***** THE DATA

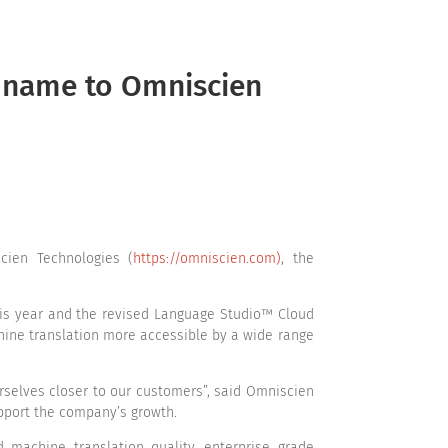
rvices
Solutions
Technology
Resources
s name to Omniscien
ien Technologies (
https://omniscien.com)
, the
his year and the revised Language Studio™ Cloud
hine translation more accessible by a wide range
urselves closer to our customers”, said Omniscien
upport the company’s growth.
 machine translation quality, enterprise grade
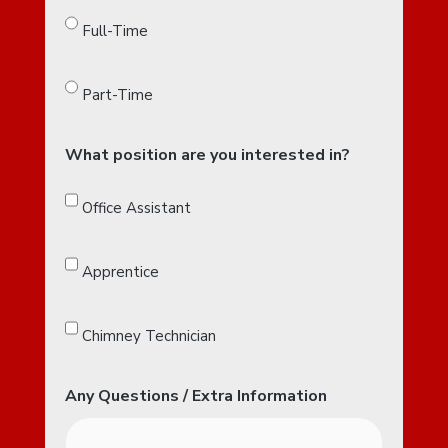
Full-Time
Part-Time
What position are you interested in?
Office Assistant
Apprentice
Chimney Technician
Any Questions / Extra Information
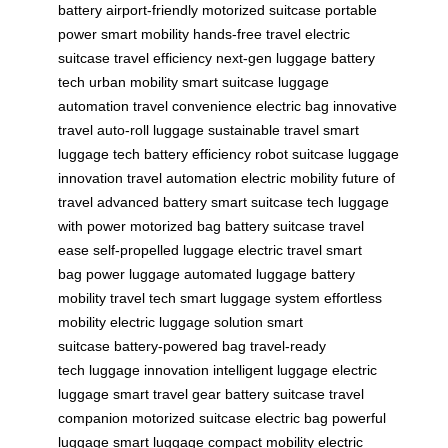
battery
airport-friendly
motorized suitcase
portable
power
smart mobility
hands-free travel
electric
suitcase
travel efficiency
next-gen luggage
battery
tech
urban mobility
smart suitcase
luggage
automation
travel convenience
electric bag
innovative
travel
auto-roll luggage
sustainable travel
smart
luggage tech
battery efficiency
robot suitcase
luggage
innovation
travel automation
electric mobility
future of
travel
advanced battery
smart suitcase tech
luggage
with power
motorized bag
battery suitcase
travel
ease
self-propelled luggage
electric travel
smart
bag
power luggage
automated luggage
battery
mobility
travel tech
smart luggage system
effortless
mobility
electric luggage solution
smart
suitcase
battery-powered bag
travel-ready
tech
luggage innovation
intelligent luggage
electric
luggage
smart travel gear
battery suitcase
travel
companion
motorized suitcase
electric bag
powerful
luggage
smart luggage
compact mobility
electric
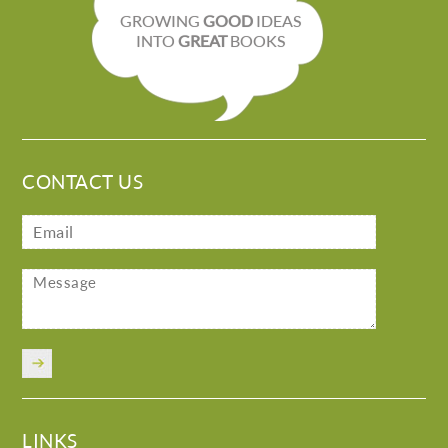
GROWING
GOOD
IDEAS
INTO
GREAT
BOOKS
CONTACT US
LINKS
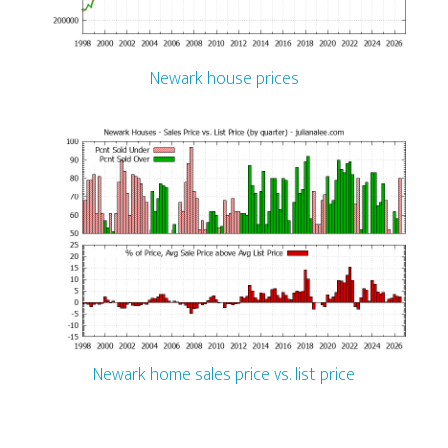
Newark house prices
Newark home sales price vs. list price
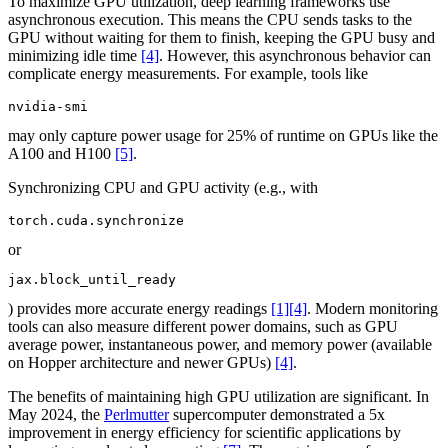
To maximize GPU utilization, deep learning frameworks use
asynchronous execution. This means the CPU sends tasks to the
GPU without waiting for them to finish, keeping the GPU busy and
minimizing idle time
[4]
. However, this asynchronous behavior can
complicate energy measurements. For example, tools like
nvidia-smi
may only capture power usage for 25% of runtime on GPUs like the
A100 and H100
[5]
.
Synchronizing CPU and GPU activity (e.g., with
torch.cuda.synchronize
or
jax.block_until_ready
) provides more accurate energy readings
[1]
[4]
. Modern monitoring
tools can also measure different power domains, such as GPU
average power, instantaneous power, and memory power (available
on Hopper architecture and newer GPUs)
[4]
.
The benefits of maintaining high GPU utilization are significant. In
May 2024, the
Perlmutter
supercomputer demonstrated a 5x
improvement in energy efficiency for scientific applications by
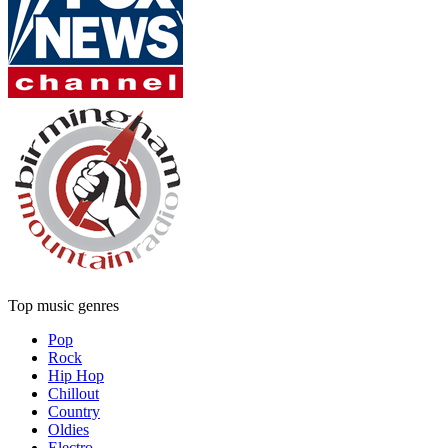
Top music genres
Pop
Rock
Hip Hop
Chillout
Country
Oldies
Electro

**********

-- WHAT IS EXPECTED --
Your answer should be one number, the count of lines in the entries holding the string "mobility".

-- RESULT FOR THIS EXERCISE --
6